Researchers discover that breast cancer cells with doubled genomes can dodge immunotherapy by turning off key immune signals, revealing a potential new target for therapy.
Breast cancer cells with doubled genomes have been found to evade immunotherapy by suppressing key immune signals, according to a recent study. This discovery sheds light on the mechanisms by which these cells develop resistance to treatment and highlights a potential new target for therapy. The research, led by the University of Liège and the Dana-Farber Cancer Institute, reveals that whole-genome doubling, a phenomenon observed in approximately 37% of primary solid tumors, can lead to immune suppression in breast cancer.
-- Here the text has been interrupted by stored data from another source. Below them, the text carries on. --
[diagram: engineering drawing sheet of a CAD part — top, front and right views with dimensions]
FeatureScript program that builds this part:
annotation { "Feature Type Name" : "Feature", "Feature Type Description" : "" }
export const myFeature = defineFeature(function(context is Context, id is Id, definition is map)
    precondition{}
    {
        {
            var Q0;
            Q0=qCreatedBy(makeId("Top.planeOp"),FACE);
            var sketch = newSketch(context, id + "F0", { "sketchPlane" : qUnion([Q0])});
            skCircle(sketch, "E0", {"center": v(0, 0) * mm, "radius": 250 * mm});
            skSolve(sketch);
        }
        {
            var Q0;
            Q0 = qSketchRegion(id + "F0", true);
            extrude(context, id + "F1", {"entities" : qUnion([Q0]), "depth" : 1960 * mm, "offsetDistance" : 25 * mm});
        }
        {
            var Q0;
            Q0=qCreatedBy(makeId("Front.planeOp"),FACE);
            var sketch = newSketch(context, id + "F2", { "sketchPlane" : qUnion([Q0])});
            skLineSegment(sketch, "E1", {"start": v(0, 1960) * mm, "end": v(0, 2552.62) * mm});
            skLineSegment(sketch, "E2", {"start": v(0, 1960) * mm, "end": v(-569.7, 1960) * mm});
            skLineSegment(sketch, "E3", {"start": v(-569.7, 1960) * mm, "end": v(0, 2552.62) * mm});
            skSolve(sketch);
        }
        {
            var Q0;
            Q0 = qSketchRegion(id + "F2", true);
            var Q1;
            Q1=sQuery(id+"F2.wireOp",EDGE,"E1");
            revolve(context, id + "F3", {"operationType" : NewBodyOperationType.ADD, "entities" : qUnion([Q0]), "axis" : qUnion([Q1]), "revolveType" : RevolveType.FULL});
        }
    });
The study shows that whole-genome doubling promotes immune suppression by reducing the expression of antigen-presentation molecules, making it difficult for the immune system to recognize and attack cancer cells. Normally, cancer cells display fragments of abnormal proteins, known as antigens, on their surface, which are recognized by immune cells, such as cytotoxic CD8+ T lymphocytes. However, in the case of whole-genome doubling, the cancer cells develop a strategy of invisibility by switching off the genes responsible for antigen presentation, making them less visible to the immune system.
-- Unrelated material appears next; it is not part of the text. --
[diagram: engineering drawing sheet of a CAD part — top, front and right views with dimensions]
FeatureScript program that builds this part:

The researchers found that this camouflage is not genetic but epigenetic, meaning that it is reversible and not due to a mutation in the DNA sequence. The epigenetic mechanism is driven by metabolic changes that lead to transcriptional repression of immune genes, making it possible to restore antigen presentation and make whole-genome-doubled tumor cells recognizable to the immune system once again. This discovery has potential implications for clinical practice, as whole-genome duplication could serve as a biomarker for stratifying patients and guiding treatment decisions, particularly towards combinations of epigenetic inhibitors and immunotherapy.
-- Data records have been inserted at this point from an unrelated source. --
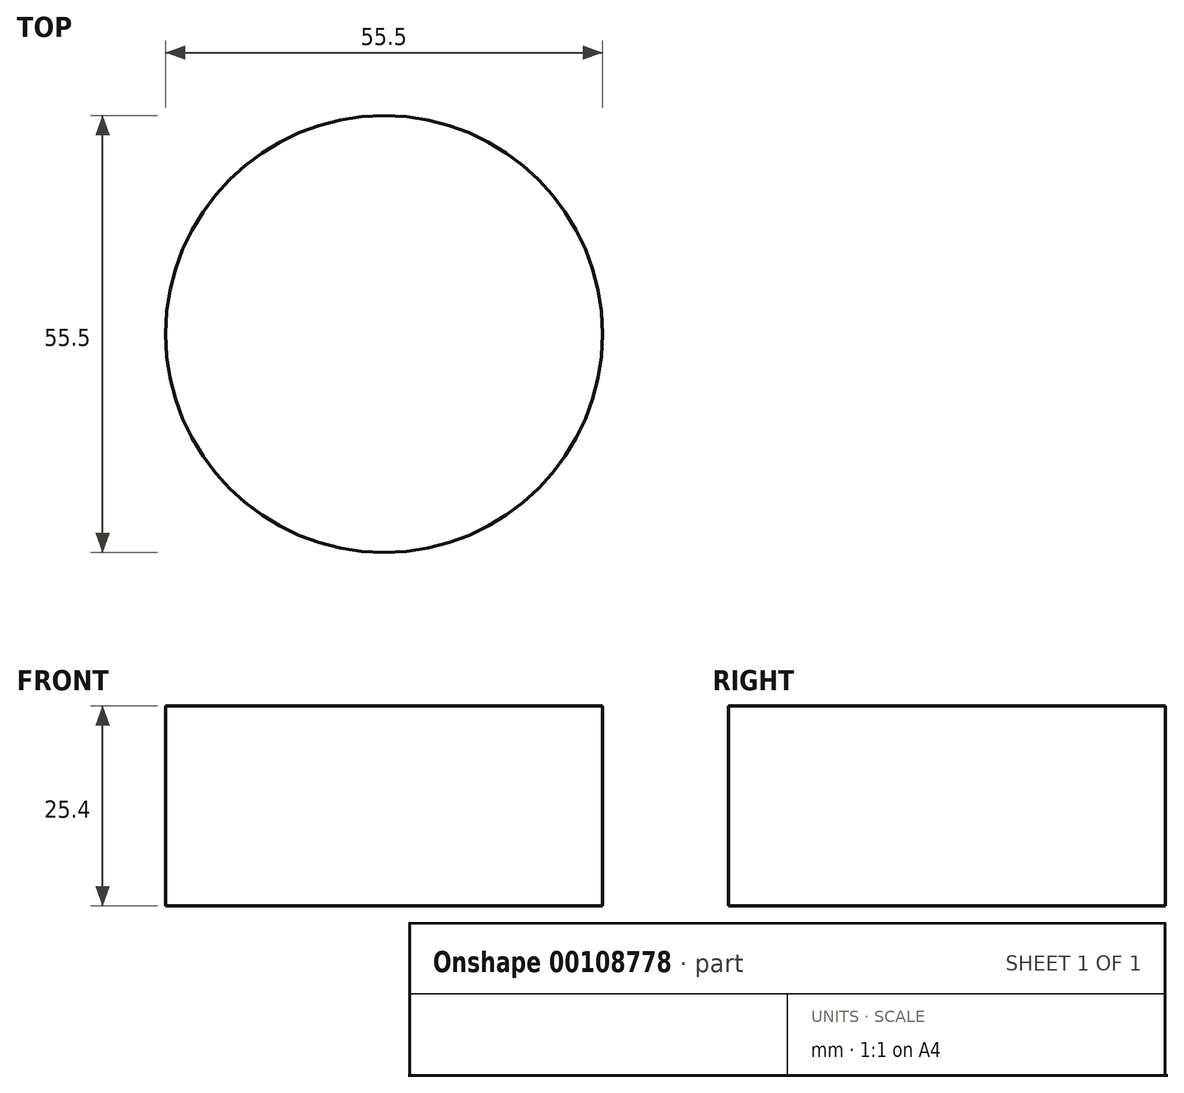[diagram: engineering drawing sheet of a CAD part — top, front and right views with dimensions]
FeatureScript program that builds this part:
annotation { "Feature Type Name" : "Feature", "Feature Type Description" : "" }
export const myFeature = defineFeature(function(context is Context, id is Id, definition is map)
    precondition{}
    {
        {
            var Q0;
            Q0=qCreatedBy(makeId("Top.planeOp"),FACE);
            var sketch = newSketch(context, id + "F0", { "sketchPlane" : qUnion([Q0])});
            skCircle(sketch, "E0", {"center": v(0, 0) * mm, "radius": 27.75 * mm});
            skSolve(sketch);
        }
        {
            var Q0;
            Q0=makeQuery(id+"F0.imprint","IMPRINT",FACE,{"disambiguationData":[TD([[makeQuery(id+"F0.imprint","IMPRINT",EDGE,{"derivedFrom":sQuery(id+"F0.wireOp",EDGE,"E0")}),1.0]])]});
            extrude(context, id + "F1", {"entities" : qUnion([Q0]), "depth" : 25.4 * mm});
        }
    });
The study's findings are significant, as they reveal a new mechanism by which breast cancer cells can evade immunotherapy. The researchers suggest that targeting the epigenetic regulator PRC2 complex, which is involved in the silencing of antigen presentation, could be a potential therapeutic strategy. This approach could restore antigen presentation and make whole-genome-doubled tumor cells recognizable to the immune system once again, while selectively inhibiting the growth of whole-genome-doubled tumors.
The discovery of this mechanism has important implications for the development of new therapeutic strategies that combine epigenetics and immunotherapy. The researchers are currently working on developing methods for detecting whole-genome duplication that are more accessible than whole-genome sequencing, which remains costly and is rarely used in routine clinical practice. Clinical studies will be necessary to validate these approaches and determine their potential for improving treatment outcomes for breast cancer patients.
In conclusion, the study's findings highlight the complex mechanisms by which breast cancer cells can evade immunotherapy and underscore the need for continued research into the development of new therapeutic strategies that can effectively target these cells. The discovery of the epigenetic mechanism by which whole-genome-doubled breast cancer cells suppress immune signals is a significant step forward in this effort and has the potential to lead to the development of more effective treatments for breast cancer patients.